The Vine Middle Magnet School location was selected because the need was great, and the neighboring elementary and high schools could benefit from the centrally-located services, says Gaylord. The Health Center began providing services in 1995 in a cramped teacher lounge in the main Vine Middle building. On February 16, 2000, the community celebrated the grand opening of a newly renovated space in the Langland Annex Building located behind the building.
The building once housed the school’s vocational-technical automobile bays-the metal, commercial-sized garage doors still are lowered in the evening. But now the space features a reception area, four exam rooms, an in-take center, office, and a small eating area.
During the first year of operation, the nursing staff provided services in more than 2600 encounters with students, says Gaylord. The numbers grew every year, so the need for more spacious surroundings became apparent.
Gaylord’s aggressive fundraising and grant writing raised money, including equipment donations, for the renovation. The new space made possible a key ingredient in good health care-privacy, which, says Gaylord, was limited in the former set-up. The separate exam room arrangement of the new Center, as well designed as any physician’s office setting, allows students and care providers confidentiality, which is so important to proper care, she says. The additional space also improves the atmosphere for teaching UT College of Nursing students.
The new setting, complete with floor tiles in a spirited, yet subdued, rendition of the school’s purple and gold colors, was renovated with funding from the Lucille S. Thompson Family Foundation, Ronald McDonald House Charities, the Cornerstone Foundation, and other donors who contributed close to $70,000.
Other contributions came from the East Tennessee Lion’s Club, the National Association of Pediatric Nurse Practitioners and Associates, the Cokesbury United Methodist Church, Keefer Builders, UT Hospital, the Community Partnership Center, and Knoxville’s Promise: The Alliance for Youth, as well as from a UT Technology Grant.

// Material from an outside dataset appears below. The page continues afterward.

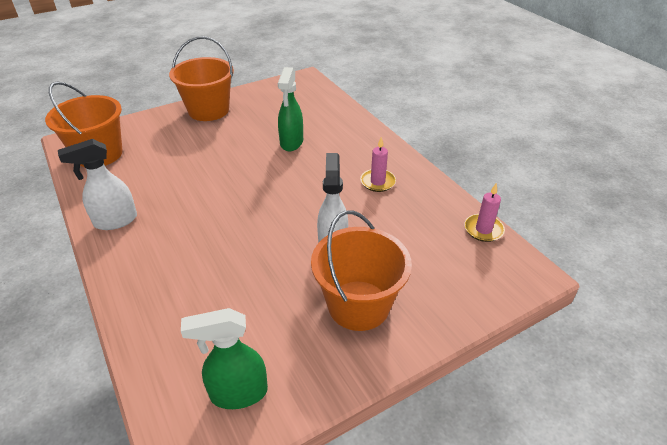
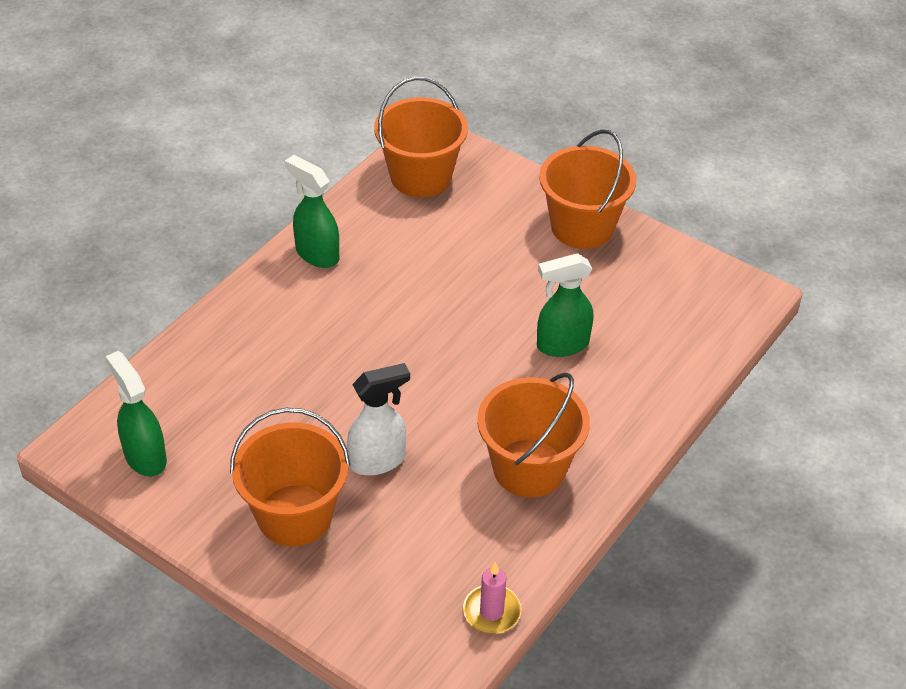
camera: 65 degrees right, 5 degrees up
(115, 221) = (316, 254): white spray bottle -> green spray bottle
(377, 182) = (529, 468): pink candle -> orange bucket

“The Health Center provides an on-going commitment to the school-s students, not just a one shot deal,” says Gaylord. “We are part of the environment.”
This fall, with federal funding from the Center for Substance Abuse Prevention, a family strengthening program became part of the clinic’s offerings. The program’s work is to explore methods for developing parenting skills. Dr. Phyllis du Mont, UT nursing professor, heads the effort. The goal of the two-year program is to improve communication between parents and their children.
Gaylord, who also is director of UT’s pediatric nurse practitioner program, requires her graduate nursing students to serve one full year at the clinic. They do the screenings, examinations, and interventions under UT faculty supervision.
“As university faculty, we are role models for the nursing students. We’re not just teaching the ideal, but we’re saying ‘this is what needs to happen’ here, and we make sure it happens.” There’s an immediate connection between knowledge and practice at the Center, Gaylord says.
“The nursing students are able to take what we talk about in UT classrooms and apply it to the real world. It’s a mentor-student relationship, an ideal way to learn,” she says.
The Center’s next goals are to obtain more staffing, a part-time nurse practitioner, perhaps, and to increase the numbers of UT nursing students involved, says Gaylord. For now, the patchwork of funding, staffing, and community support instrumental to the clinic’s birth and growth has created a model for cooperative public ventures: service, training, and new knowledge.